*TEXTO DEL DOCUMENTO:*

>>>>>

El golpe de Estado y el arma de las noticias lacrimógenas

El golpe de Estado y el arma de las noticias lacrimógenas

Por: Ramiro Guzmán Arteaga

En medio de la crisis por la que evidentemente atraviesa Venezuela la gran derrotada ha sido la verdad, y ha quedado demostrado que la verdad existe desde la lupa ideológica desde la que se le mire. Primero fue la “ayuda humanitaria” con la que los medios de comunicación pretendieron hacerle creer a la opinión pública que el gobierno venezolano en cabeza de Nicolás

Maduro era inhumano, y ésta semana el tema fue las jornadas de protesta, que tenían más un propósito golpistas, y que los noticieros apoyaron, con noticias cargadas de tensión agitadora, ideologización permanente, consignas mágicas, propagandismo triunfalista a favor de la derecha, y por tanto falseamiento y desinformación.

En ambos casos los medios de comunicación de occidente, entre los cuales los más representativos en Colombia son Caracol y RCN Televisión, han hecho de sus transmisiones verdaderos editoriales disfrazados de noticias con sentido humano. Se centran solo en mostrar escenas conmovedoras, tanquetas que atropellan a quienes protestan, informes de los migrantes que reclaman el retorno a la democracia, personas que frente a la cámara lloran por “la escasez de alimentos y medicamentos”; en fin, los noticieros han hecho de la crisis y la migración un excelente tema para elevar su audiencia tanto en radio como en televisión.

<<<<<

*DATOS EXTRAÍDOS:*

>>>>>

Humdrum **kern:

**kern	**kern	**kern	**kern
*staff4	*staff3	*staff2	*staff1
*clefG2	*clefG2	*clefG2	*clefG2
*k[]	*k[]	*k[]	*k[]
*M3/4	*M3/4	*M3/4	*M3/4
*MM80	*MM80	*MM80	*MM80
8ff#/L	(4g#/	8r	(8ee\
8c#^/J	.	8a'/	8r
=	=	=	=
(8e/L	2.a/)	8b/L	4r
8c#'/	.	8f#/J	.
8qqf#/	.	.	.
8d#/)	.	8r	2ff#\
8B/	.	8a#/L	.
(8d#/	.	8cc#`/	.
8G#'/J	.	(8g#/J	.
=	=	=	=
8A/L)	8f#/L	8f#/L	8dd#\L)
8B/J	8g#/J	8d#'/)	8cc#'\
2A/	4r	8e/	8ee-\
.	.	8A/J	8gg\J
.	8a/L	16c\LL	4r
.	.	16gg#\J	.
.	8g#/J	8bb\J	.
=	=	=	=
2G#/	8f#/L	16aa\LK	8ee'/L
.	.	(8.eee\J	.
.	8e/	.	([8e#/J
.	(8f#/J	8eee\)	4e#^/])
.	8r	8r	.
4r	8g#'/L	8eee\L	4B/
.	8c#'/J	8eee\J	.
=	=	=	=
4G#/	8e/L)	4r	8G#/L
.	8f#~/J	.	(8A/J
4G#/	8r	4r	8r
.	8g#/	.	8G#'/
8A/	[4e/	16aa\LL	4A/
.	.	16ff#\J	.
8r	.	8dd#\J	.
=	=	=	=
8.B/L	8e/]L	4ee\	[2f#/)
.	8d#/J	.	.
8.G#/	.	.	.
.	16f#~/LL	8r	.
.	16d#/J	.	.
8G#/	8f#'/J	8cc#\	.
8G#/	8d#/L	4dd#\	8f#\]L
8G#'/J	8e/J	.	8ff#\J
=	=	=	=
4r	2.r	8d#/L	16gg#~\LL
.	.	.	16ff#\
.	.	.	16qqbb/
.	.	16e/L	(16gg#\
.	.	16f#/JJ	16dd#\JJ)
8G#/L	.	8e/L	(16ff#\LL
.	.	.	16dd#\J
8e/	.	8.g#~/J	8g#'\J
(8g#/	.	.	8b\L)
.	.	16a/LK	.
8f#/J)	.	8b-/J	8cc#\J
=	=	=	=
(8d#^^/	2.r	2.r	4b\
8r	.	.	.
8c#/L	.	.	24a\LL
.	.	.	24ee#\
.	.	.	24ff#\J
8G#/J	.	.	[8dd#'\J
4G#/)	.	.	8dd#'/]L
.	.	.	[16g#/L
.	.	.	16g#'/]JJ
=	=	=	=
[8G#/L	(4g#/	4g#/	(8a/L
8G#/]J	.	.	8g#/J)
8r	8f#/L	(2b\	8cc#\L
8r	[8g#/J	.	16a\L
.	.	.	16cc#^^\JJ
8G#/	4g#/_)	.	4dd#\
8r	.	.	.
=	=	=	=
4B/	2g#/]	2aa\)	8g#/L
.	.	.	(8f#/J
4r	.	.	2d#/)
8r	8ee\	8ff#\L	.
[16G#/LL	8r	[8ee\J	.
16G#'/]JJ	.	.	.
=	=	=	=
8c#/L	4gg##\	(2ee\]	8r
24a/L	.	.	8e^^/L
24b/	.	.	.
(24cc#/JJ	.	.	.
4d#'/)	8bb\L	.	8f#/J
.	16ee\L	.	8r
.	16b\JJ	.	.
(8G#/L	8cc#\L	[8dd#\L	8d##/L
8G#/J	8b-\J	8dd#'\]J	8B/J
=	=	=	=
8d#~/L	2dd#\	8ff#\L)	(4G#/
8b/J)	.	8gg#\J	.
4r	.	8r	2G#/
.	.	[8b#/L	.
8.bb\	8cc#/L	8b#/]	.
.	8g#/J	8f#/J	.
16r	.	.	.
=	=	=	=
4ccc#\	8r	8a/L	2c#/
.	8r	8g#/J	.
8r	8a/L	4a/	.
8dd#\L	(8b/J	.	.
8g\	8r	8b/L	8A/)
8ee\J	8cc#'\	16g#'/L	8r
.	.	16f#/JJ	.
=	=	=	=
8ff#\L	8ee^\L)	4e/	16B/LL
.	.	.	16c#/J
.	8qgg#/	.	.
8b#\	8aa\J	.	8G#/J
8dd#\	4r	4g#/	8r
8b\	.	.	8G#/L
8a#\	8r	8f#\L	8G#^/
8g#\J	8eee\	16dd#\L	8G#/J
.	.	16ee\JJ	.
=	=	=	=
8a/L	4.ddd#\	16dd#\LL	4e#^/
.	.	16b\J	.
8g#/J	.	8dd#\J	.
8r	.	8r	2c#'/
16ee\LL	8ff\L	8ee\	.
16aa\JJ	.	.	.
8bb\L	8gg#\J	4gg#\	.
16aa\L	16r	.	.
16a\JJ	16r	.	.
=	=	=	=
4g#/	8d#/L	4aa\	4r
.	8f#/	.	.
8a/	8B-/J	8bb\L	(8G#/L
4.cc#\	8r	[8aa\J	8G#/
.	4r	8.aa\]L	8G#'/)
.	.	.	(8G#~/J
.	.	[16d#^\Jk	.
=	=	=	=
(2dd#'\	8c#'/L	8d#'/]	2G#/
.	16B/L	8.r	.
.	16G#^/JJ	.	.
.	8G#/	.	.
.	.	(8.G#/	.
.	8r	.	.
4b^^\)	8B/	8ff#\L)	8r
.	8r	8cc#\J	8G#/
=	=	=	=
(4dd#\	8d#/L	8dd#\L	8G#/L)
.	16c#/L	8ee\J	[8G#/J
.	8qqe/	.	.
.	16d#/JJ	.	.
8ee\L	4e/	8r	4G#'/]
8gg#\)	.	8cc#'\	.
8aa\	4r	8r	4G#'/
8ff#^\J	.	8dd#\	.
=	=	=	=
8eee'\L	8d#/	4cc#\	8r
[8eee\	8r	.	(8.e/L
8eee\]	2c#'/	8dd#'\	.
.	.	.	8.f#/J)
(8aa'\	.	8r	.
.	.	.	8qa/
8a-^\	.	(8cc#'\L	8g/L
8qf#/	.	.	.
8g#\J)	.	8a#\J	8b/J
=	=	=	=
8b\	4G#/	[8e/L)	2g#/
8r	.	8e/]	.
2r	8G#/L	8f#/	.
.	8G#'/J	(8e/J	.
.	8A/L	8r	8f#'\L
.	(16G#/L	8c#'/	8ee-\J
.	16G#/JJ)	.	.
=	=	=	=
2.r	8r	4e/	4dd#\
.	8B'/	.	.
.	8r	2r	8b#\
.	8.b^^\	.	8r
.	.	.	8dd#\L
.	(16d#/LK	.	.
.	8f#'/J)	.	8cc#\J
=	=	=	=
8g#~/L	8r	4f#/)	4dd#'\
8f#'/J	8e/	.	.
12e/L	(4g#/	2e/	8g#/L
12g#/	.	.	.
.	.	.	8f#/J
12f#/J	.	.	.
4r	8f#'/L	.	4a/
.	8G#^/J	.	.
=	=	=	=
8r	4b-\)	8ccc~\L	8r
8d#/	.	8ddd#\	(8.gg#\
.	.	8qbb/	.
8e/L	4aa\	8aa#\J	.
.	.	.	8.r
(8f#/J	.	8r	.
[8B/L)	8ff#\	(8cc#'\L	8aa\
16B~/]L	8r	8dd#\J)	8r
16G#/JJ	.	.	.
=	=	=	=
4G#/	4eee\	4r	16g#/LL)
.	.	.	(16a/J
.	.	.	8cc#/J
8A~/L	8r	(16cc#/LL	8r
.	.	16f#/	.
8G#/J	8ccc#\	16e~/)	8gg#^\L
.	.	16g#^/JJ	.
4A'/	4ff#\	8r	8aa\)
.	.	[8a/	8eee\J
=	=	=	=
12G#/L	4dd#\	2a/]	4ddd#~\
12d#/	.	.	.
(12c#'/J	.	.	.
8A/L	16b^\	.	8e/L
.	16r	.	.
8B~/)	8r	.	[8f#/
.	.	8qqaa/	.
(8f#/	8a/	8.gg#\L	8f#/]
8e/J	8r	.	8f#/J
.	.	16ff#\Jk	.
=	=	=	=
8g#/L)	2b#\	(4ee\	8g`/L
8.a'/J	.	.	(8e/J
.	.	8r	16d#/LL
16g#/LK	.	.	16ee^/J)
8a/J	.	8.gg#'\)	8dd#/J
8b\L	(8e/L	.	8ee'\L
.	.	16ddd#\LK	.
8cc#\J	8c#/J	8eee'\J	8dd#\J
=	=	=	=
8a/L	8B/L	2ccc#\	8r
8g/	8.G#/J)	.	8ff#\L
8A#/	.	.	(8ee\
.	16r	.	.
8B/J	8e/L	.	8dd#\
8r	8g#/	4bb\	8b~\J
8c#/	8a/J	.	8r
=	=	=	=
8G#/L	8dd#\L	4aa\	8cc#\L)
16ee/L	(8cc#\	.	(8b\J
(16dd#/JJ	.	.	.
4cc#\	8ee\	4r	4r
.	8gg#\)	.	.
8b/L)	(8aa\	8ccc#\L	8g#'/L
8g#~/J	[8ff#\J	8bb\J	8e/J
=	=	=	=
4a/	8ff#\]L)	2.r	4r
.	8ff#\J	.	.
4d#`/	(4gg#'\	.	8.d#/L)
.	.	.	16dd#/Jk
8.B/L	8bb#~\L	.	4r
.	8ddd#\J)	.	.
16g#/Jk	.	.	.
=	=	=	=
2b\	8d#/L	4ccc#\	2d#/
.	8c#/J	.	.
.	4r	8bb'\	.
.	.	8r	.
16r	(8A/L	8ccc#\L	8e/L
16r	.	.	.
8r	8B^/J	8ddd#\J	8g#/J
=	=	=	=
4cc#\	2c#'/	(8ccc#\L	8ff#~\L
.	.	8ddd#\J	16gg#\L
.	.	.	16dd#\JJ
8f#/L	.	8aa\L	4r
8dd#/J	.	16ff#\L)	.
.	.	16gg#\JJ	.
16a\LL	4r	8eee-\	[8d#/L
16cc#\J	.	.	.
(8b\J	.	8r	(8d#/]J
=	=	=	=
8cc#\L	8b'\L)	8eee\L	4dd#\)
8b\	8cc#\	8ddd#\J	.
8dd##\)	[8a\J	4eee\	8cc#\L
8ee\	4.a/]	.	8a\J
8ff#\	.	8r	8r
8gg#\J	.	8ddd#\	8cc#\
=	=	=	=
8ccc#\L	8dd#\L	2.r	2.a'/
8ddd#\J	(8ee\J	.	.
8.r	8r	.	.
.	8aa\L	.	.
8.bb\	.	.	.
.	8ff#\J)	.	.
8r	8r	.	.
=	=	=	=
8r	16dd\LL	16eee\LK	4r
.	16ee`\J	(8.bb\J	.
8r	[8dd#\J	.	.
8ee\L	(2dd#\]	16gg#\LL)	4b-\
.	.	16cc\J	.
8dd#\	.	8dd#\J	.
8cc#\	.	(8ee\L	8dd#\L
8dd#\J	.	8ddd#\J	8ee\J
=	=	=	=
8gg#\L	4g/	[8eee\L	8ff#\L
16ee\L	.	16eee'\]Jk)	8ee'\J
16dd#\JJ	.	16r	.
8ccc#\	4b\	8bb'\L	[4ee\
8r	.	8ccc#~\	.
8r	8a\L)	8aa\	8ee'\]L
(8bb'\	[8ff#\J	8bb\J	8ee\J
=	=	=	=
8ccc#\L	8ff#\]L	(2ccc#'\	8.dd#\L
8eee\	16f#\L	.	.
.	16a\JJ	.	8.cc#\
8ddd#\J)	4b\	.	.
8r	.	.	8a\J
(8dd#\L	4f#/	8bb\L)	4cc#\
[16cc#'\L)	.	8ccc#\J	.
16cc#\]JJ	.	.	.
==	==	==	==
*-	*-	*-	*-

<<<<<

*SOBRE EL EJERCICIO:* Transcribe literalmente el pasaje del texto sobre el golpe de Estado y las noticias lacrimógenas que comienza en "Maduro era inhumano, y" y termina en "falseamiento y desinformación.". Los datos constituyen un material aparte, independiente del texto.

*RESULTADO DEL EJERCICIO:*
Maduro era inhumano, y ésta semana el tema fue las jornadas de protesta, que tenían más un propósito golpistas, y que los noticieros apoyaron, con noticias cargadas de tensión agitadora, ideologización permanente, consignas mágicas, propagandismo triunfalista a favor de la derecha, y por tanto falseamiento y desinformación.